二十代にも三十代にも見えるその男性は、身体の各所をアクセサリーで飾っている。しかしながら、不自然に派手過ぎる印象は受けず、アクセサリーを完璧に着こなしているように見えた。
流石は細工職人だ、と花々は素直に感心した。
「そうか。……はじめまして、バルトランと言います。マリカロンドの所属しているカンパニーで新人教育を担当してます。職業は宝石加工士」
相手が簡単に自己紹介をしてきたので、花々もそれに倣う。
「はじめまして、花々です。細工職人になったばかりです」
「そうですか。今後お付き合いがあるかもしれませんね。その時は宜しくお願いします」
「ええ、宜しくお願いします」
これ以上関わり合いになる相手を増やしたくない花々は、言葉とは全く逆のことを思ったが、それを表には出さなかった。
「それでは、我々はこれで」
「またね~、花々さん」
彼等を作り笑顔で見送る。その姿が見えなくなると、花々の口から深い溜め息が漏れた。
(最近、やたら他人と会話しているような気がする。疲れる)
◇◇◇
後日、予告通り花々の自宅に幾つかの書類や細工職人協会の登録者証等が入った小包が送られてきた。

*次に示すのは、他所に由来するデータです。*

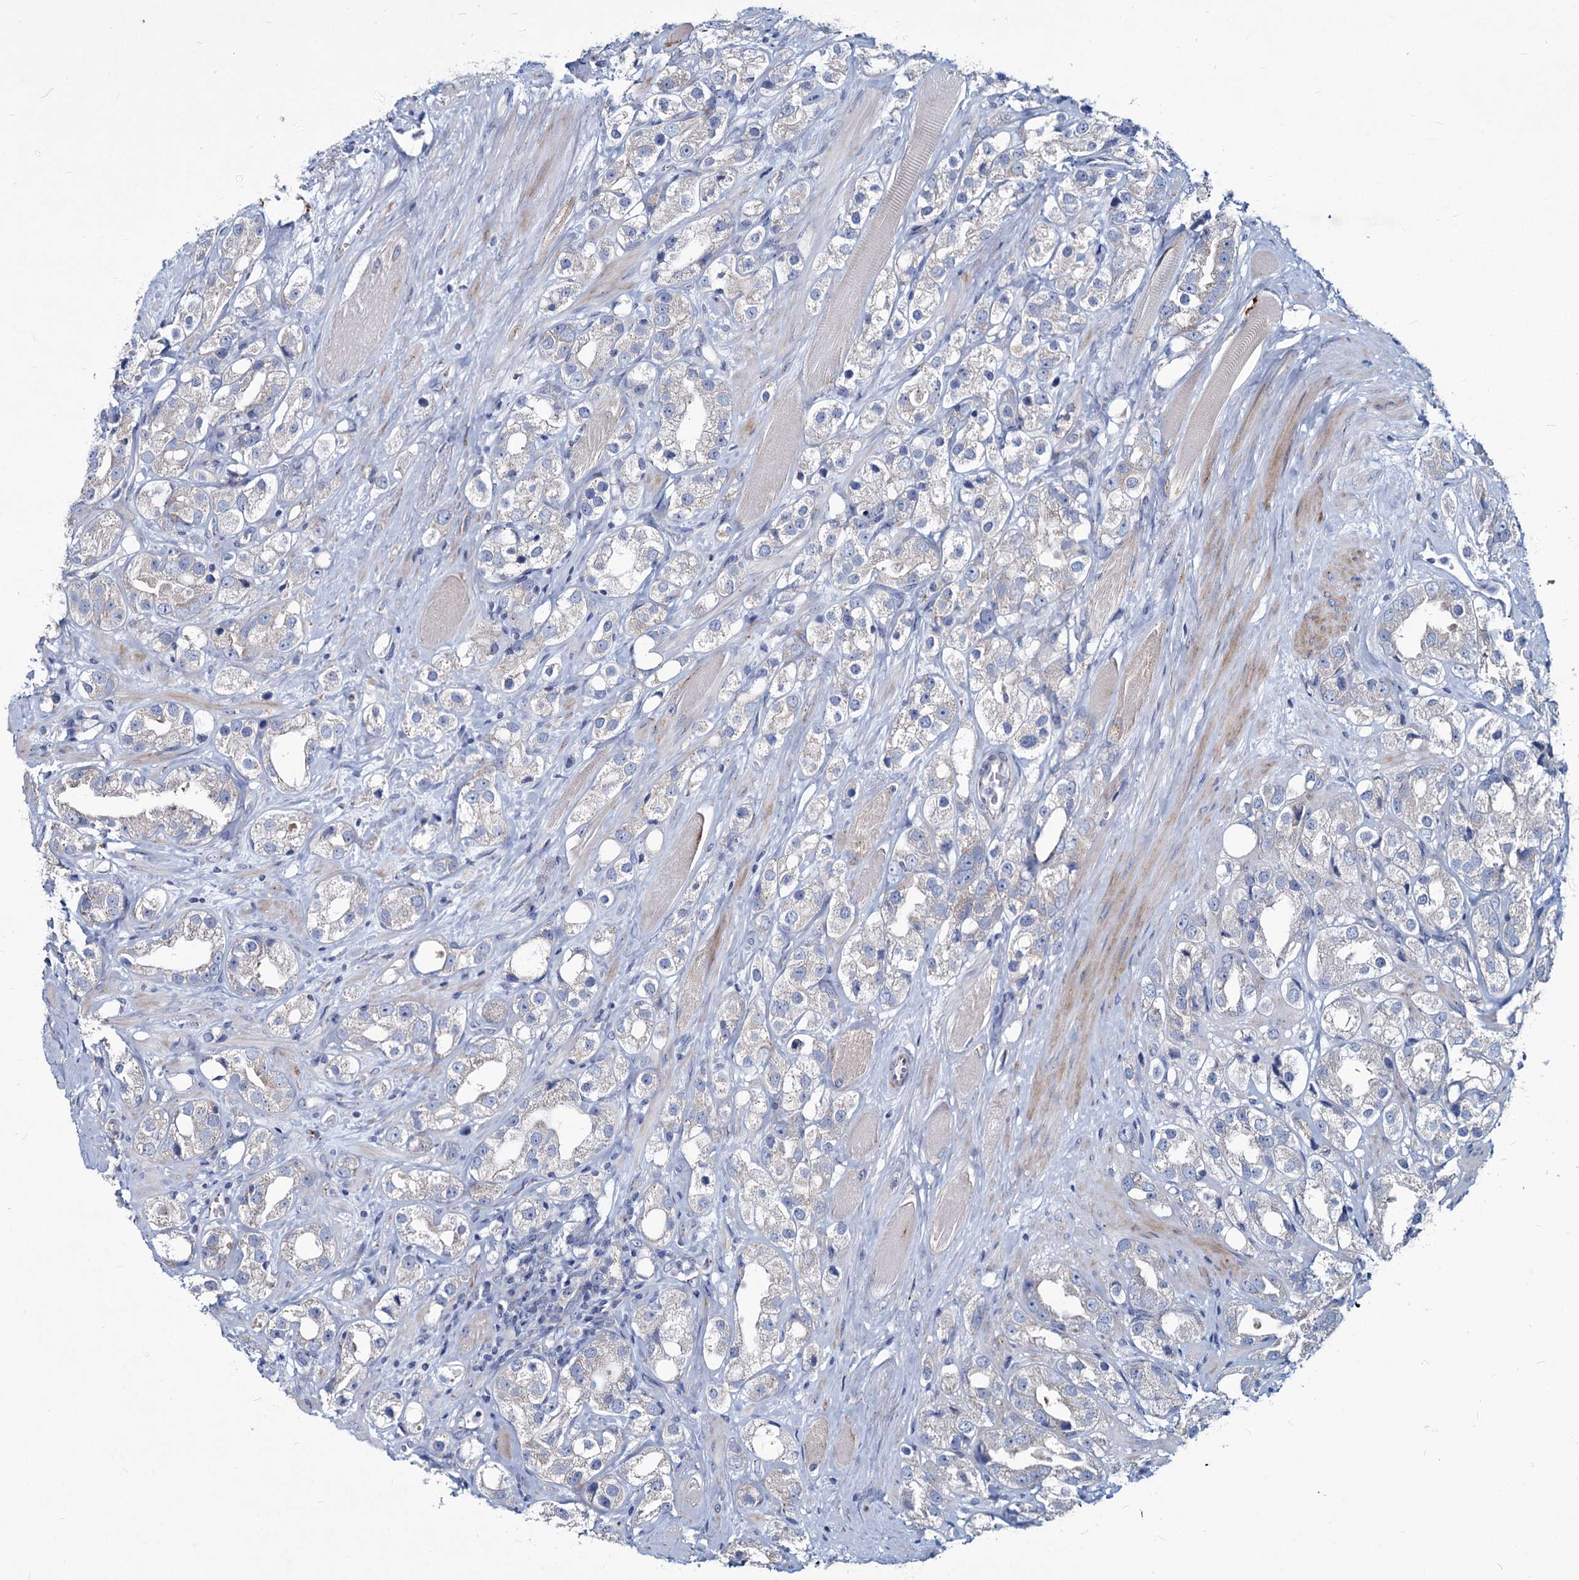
{"staining": {"intensity": "negative", "quantity": "none", "location": "none"}, "tissue": "prostate cancer", "cell_type": "Tumor cells", "image_type": "cancer", "snomed": [{"axis": "morphology", "description": "Adenocarcinoma, NOS"}, {"axis": "topography", "description": "Prostate"}], "caption": "This micrograph is of prostate cancer (adenocarcinoma) stained with immunohistochemistry (IHC) to label a protein in brown with the nuclei are counter-stained blue. There is no staining in tumor cells.", "gene": "AGBL4", "patient": {"sex": "male", "age": 79}}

その中に、細工職人協会発注クエストを受ける際の方法を説明した紙と、現在発注されているクエストの中で花々が受注可能なものを纏めたファイルがあった。
(最初はどれが良いか……)
やや思案した後、花々はその内の一つに赤ペンで丸を書いた。
――〈細工職人協会〉配達クエスト15
【詳細】
冒険者組合まで小包を届けに行く。
【報酬】
100セル
【備考】
完了期限は受注当日午後5時
翌日、クエストカウンターを訪れた花々は、淡い期待に胸を躍らせながら受付の女性の一人にそのクエストが書かれた紙を差し出した。